On the subject of illegitimate devices, I don't recall the Senate's 60-vote supermajority requirement in the Constitution. The Senate has taken it upon itself to modify our Constitution and make governance even more difficult than the Founders designed it to be. The debt ceiling, in contrast, is the result of a law, namely the Second Liberty Bond Act of 1917, which unlike the Senate rule was duly passed by the process called for in the Constitution, using the powers Congress is given therein.
The fiscal cliff deal and all the precedent and subsequent griping about it call to mind Justice Scalia's fingering of those who are "impatient with the democratic process." This is how the sausage is made. There is still a significant minority of citizens in the U.S. who desperately want to see the government behave with more fiscal responsibility. They used their democratically derived power to force their views to be factored in to the final deal. When Romney's 47% become 61% in a few years, there will be no further opposition to Obama's communist vision, and our greatness will have been extinguished. Good luck with that.

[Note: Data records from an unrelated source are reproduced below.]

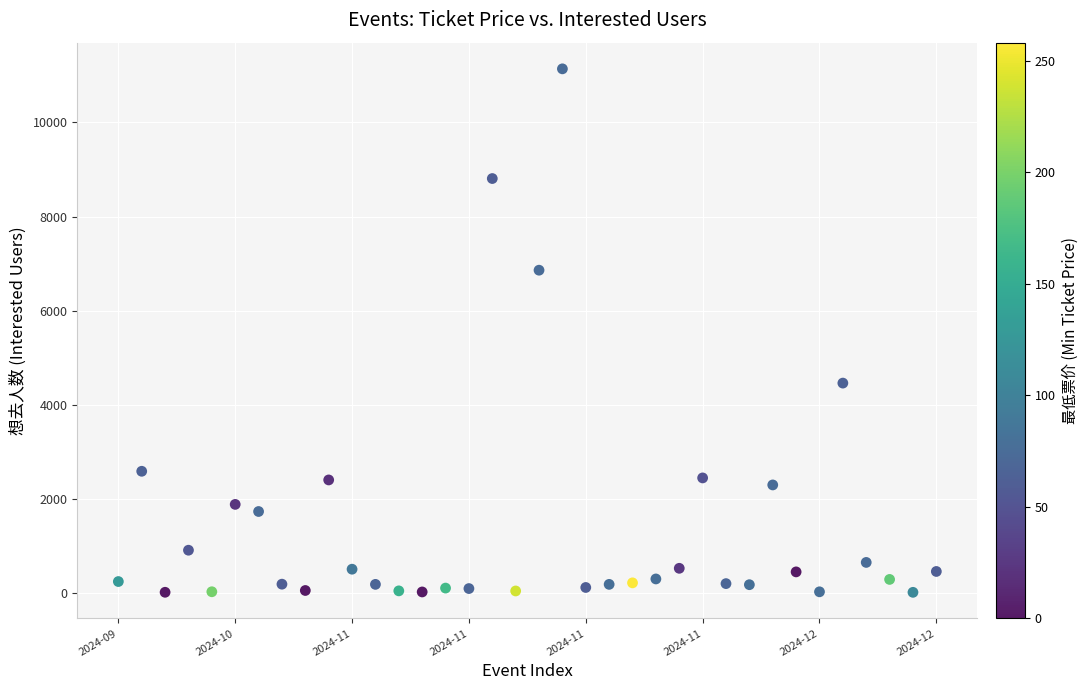

What is the range of Y values (max minus min)?

11114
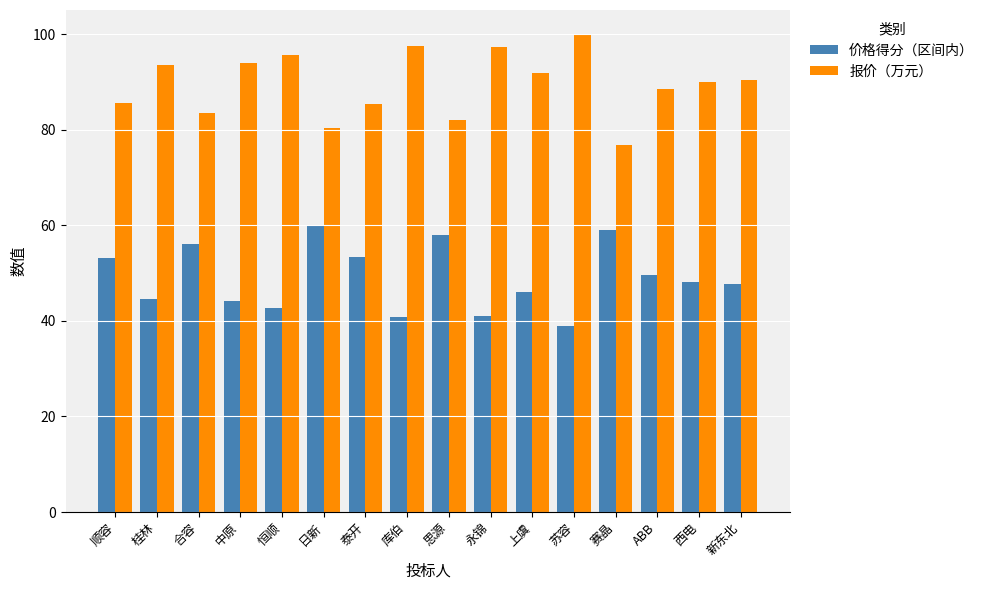

The value of 报价（万元） at 合容 is 127.9. True or false?

False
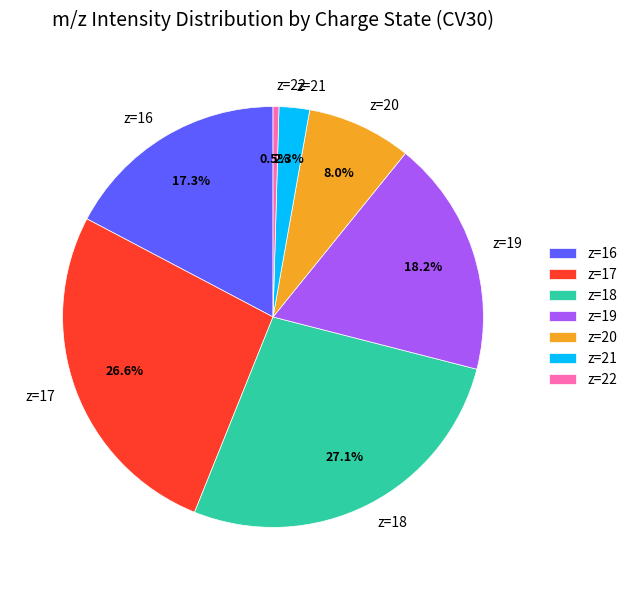

Does z=16 account for over 50% of the chart?

No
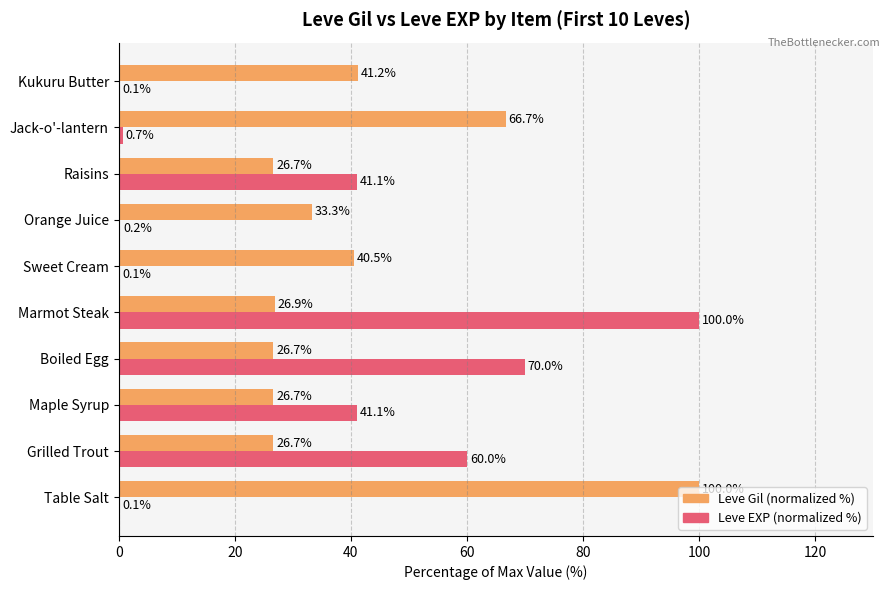

Which series changed the most between Table Salt and Boiled Egg?

Leve Gil (normalized %)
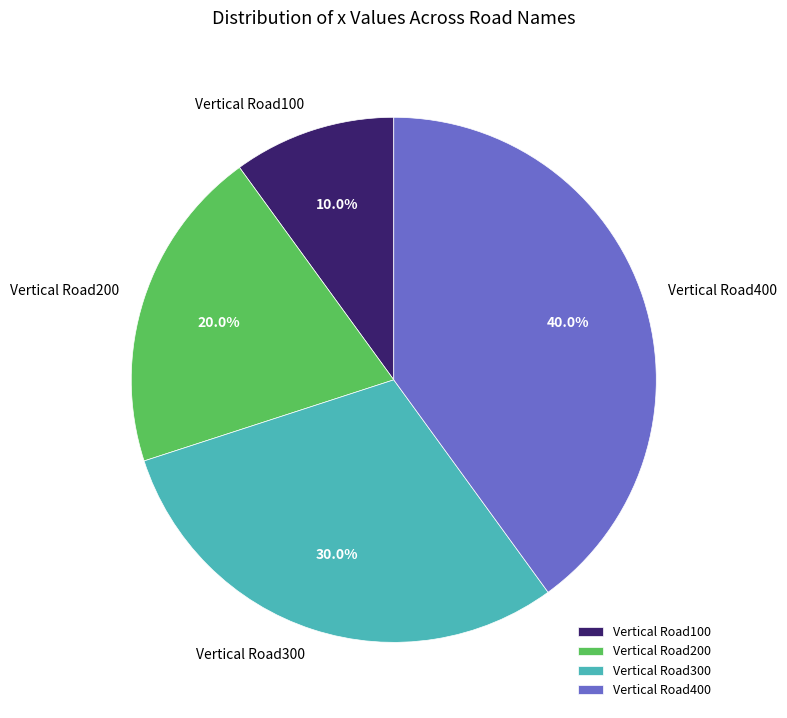

Does Vertical Road100 represent more than half of the total?

No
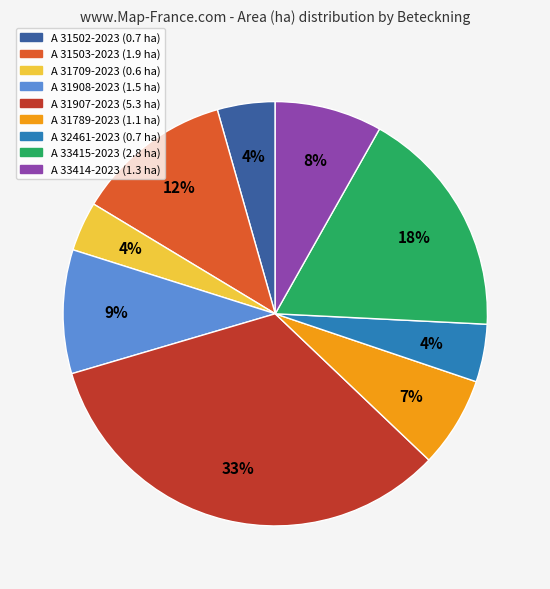

How many slices are in this pie chart?

9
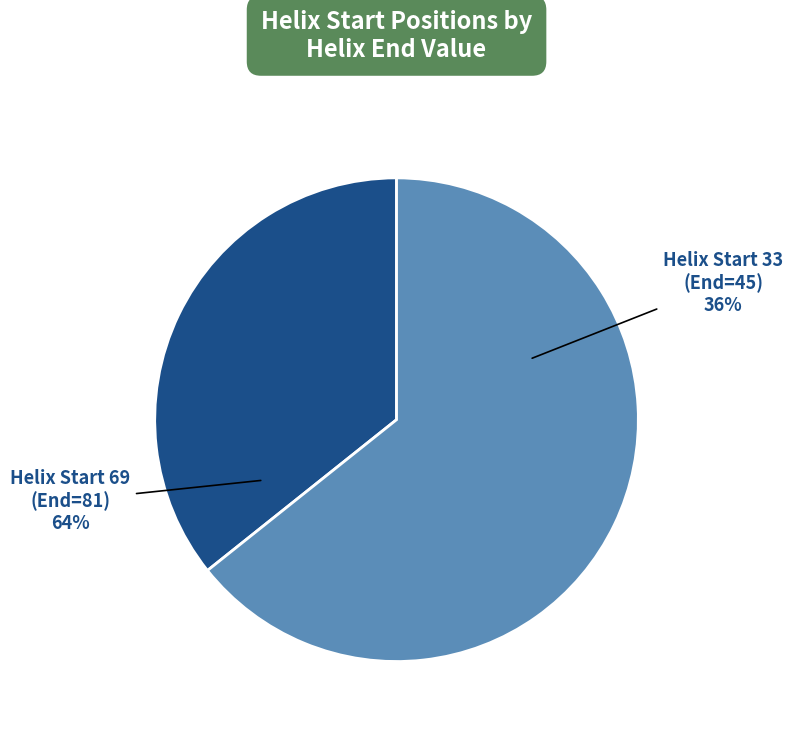

Which category has the smallest portion of the pie?

33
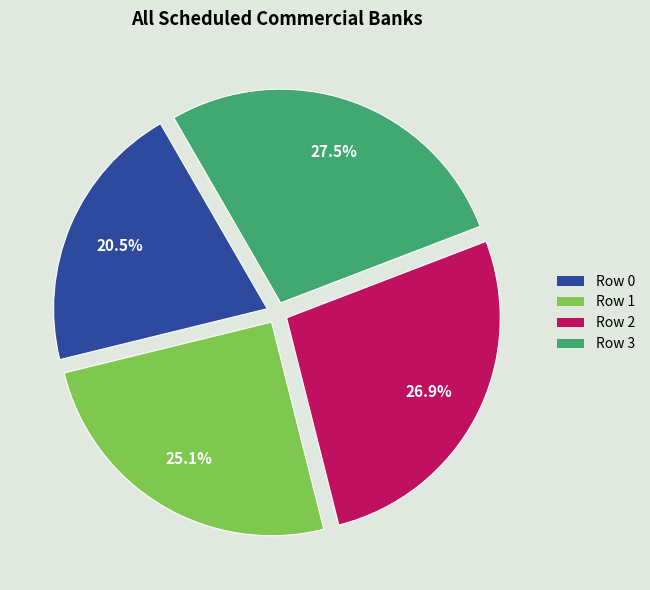

What percentage is NOT represented by Row 2?

73.1%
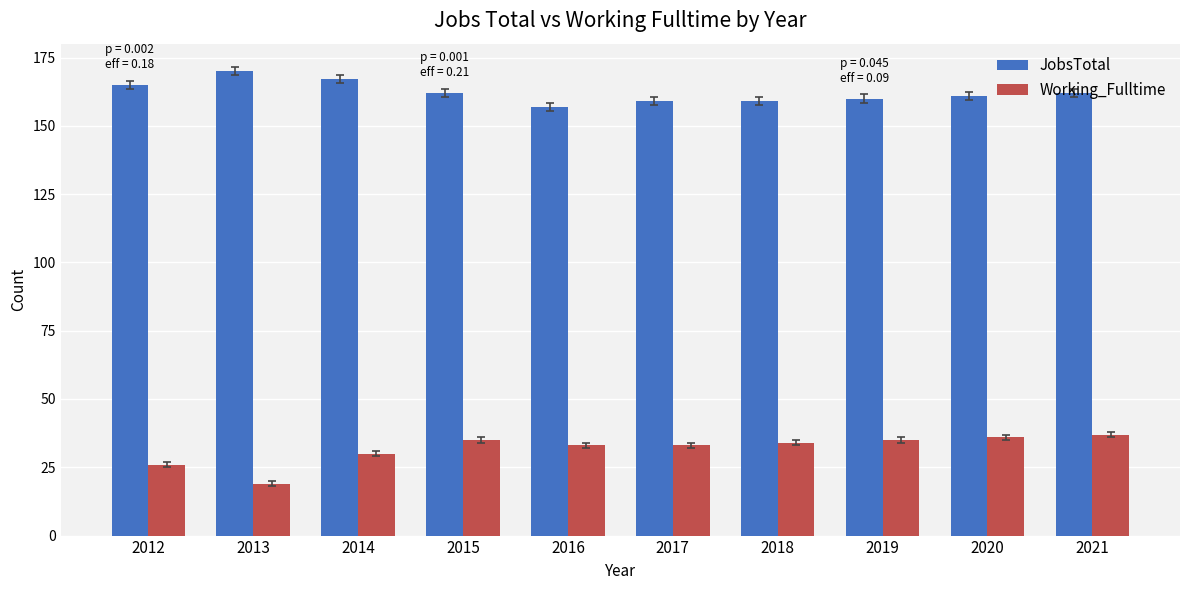

What are all the series names shown in the legend?

JobsTotal, Working_Fulltime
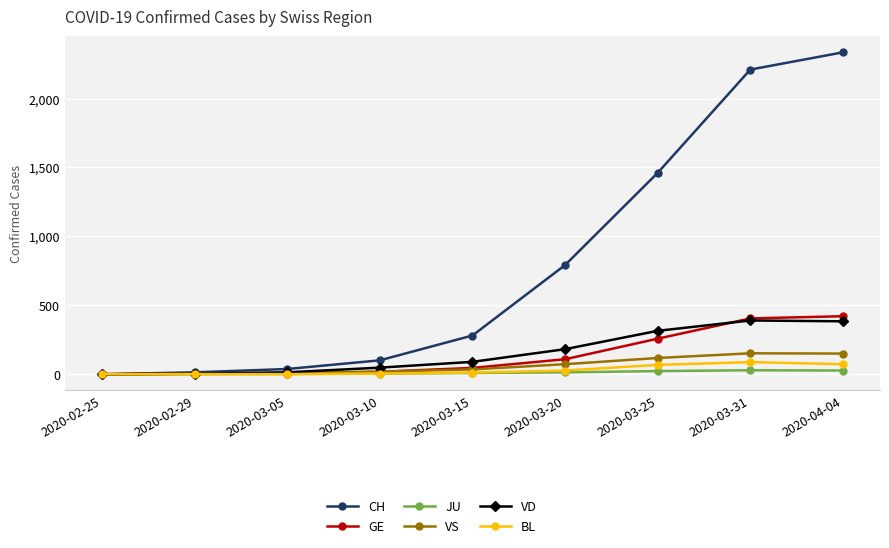

What is the total value across all series at 2020-03-15?

473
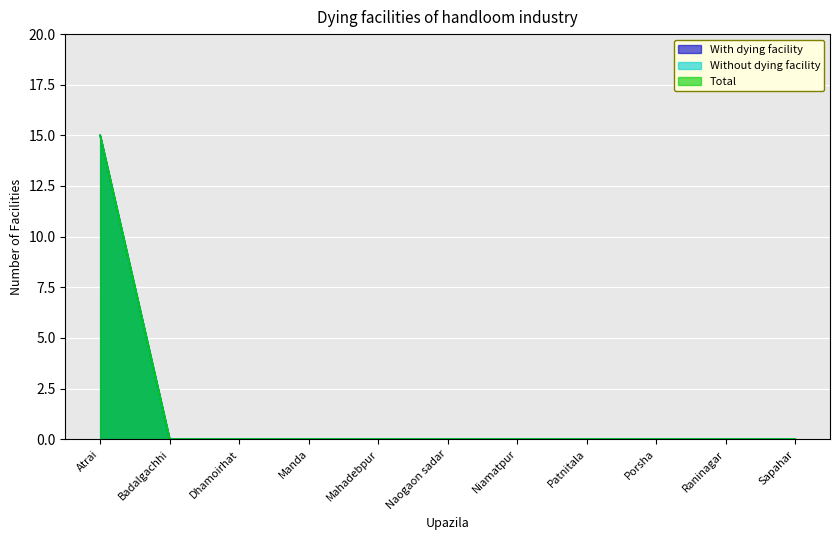

True or false: Total and Without dying facility cross at least once.

False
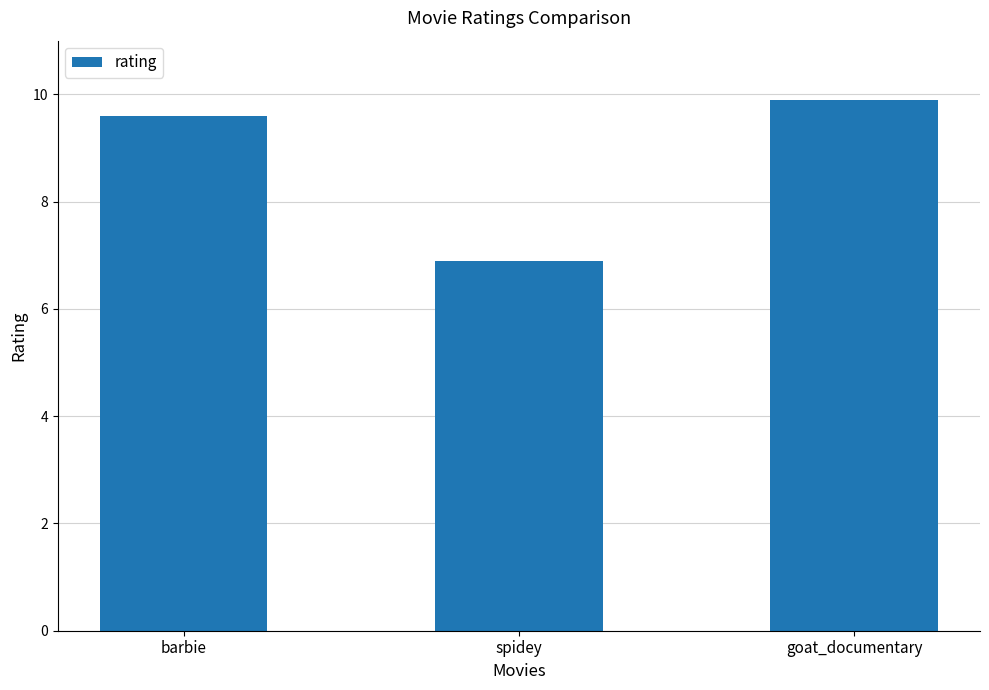

How many values exceed 9?

2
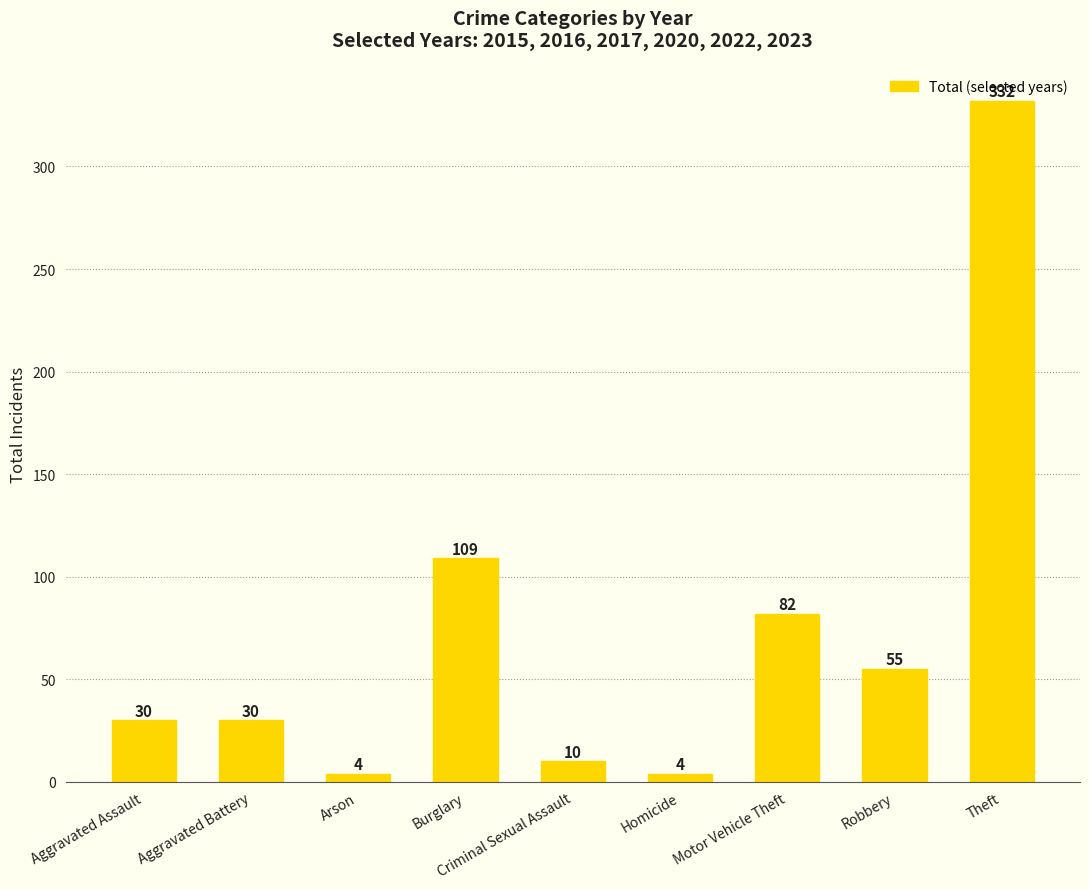

What is the smallest value displayed?

4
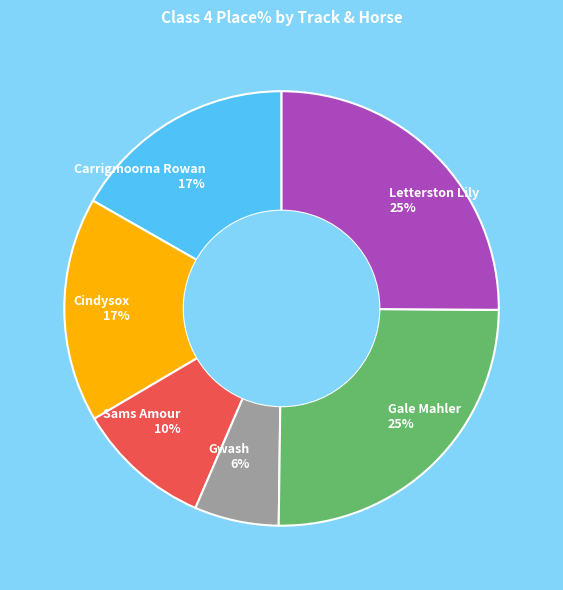

Is there a majority slice in this chart?

No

Posted by: Terry Bennett | 01/07/2013 at 06:31 PM
Posner's political commentary is worthwhile reading but underscores why Hamilton got it right in Federalist No. 78.
Posted by: TANSTAAFL | 01/07/2013 at 08:50 PM
I'd be interested to hear your thoughts on the Constitutionality of the debt ceiling. If the 14th Amendment states that the validity of the public debt shall not be questioned, then how is the debt ceiling even legal? Regardless, it doesn't really matter. The US Treasury is empowered to issue currency. Since they are legally bound to make certain payments, they must do so by either borrowing or printing money. If they can't do the former, it seems to me they are legally bound to do the latter. It doesn't have to be a single trillion dollar platinum coin, but it could just print large denomination currency and "sterilize" it by selling assets from its own balance sheet to offset the amount printed.
Posted by: starsky | 01/09/2013 at 01:55 PM
The suggestion that the Fourteenth Amendment authorizes the President to disregard Congressional enactments on the debt ceiling seems highly improbable, given the fact that the Fourteenth Amendment was addressed to States and was concerned to prevent public funds from compensating those who stood to lose financially from the emancipation of slaves. But we can all think of improbable interpretations of the Constitution that have succeeded nontheless, so I will not belabor the point. The real restraint in this regard is the fact that it would only add constitional complications to the President's other problems.
Whether the Treasury could simply "print" the money required to pay off creditors, while "sterilizing" it in some way that avoids inflation, is an interesting idea. The fact that serious people (I assume starsky to be one) could entertain it, shows, if nothing else, how absurd our experiment in attempting to confine political power by what Madison called the "parchment barriers" of the Constitution has become.